How familiar is this tale – the lack of any relevance in what has historically been ‘sold’ as the religion we grow up with? So how delightful to be find Universal Medicine and the fresh approach there is to our relationship with God, to something real, up to date, and very much inside of us and entirely out responsibility to connect back to.
“My religion is the way I live. It is called The Way of the Livingness” I love the simplicity and profoundness of this closing sentence. So many of us who railed against established religions now rest in the knowing we are all equal sons of God. All we’re called to do, is live it.
“Now I can say, “yes, I have a religion” – a loving relationship with myself, others, nature and God. My religion is the way I live. It is called The Way of the Livingness”. I can now say the same Rachel. The religion of The Way of the Livingness is simple, practical, it makes sense and is accessible and embracing to and of all. There is no question in my mind (or heart) that this is the only religion I will choose forevermore.
Of course it is the way we life as that is constantly with us ! So is religion. I love that ! We need to appreciate this fact very deeply.
We are all imposed upon by organised religions regardless of our parents as the consciousness is everywhere. Sometimes it is even worse when we don’t realise it is happening than when it is in our face.
The religious consciousness is everywhere for all of us such that we don’t even realise it sometimes to this day. Any reticence in living and claiming our divinity or that we have to look outside or ourselves for love or truth. Any smidgeon of guilt, not good enough, unworthiness, any aspect of being good rather that true, and form of separation or that someone is better or knows more and so the list goes on and on from the day we are born and from every society we are born into with different varieties and flavours of same separation.

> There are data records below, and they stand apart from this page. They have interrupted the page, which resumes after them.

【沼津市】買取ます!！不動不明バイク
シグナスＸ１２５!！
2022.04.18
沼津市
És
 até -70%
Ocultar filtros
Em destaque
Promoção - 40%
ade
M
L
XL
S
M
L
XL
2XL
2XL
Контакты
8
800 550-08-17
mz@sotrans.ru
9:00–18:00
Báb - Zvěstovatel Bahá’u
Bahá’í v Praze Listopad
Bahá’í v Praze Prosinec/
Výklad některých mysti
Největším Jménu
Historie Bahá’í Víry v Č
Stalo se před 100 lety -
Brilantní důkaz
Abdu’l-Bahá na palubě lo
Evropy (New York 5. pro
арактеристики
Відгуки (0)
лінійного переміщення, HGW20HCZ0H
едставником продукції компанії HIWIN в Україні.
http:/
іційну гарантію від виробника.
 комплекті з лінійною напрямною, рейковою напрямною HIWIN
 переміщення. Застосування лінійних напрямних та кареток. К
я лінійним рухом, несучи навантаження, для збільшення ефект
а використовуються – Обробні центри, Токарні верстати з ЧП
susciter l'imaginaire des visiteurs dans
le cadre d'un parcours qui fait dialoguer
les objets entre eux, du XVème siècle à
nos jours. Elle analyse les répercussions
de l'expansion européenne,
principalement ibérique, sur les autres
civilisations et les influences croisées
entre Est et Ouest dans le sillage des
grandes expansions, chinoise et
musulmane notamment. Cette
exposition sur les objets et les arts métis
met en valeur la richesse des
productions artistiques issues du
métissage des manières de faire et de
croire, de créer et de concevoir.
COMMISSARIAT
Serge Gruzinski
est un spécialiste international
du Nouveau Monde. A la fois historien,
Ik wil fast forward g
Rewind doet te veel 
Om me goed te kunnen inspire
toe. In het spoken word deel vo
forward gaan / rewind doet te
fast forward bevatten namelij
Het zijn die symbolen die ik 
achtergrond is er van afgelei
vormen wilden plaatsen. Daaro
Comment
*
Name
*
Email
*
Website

Religion is what we live and not what we believe.
Yes it is, a lived way and expression.
It seems to me like we would be better off if we didn’t have all the big religions around. We seem to get more confused about God with them than without them. And perhaps that is because, despite their grand numbers of devotees, they do not fully capture the true meaning of what God truly is, something we seem to know and feel innately and hence why we react to certain religions and feel they do not deliver “the goods”.
The relationship with God is always there whether we know it or not, that is the nature and blessing of God.
Yes God is always there (here) it is us that is absent when the connection is not felt, lived and experienced.
Yes also, when we are absent to ourselves we cannot feel God’s loving presence in our lives, ever patient waiting for us to return.
How all those lies keep us away from the very true fact that we know love, we know truth, we know what truth is inside our hearts. All the rest, is made up simply distracting us away from our truth.
We do know Love and Truth, it is innate within us.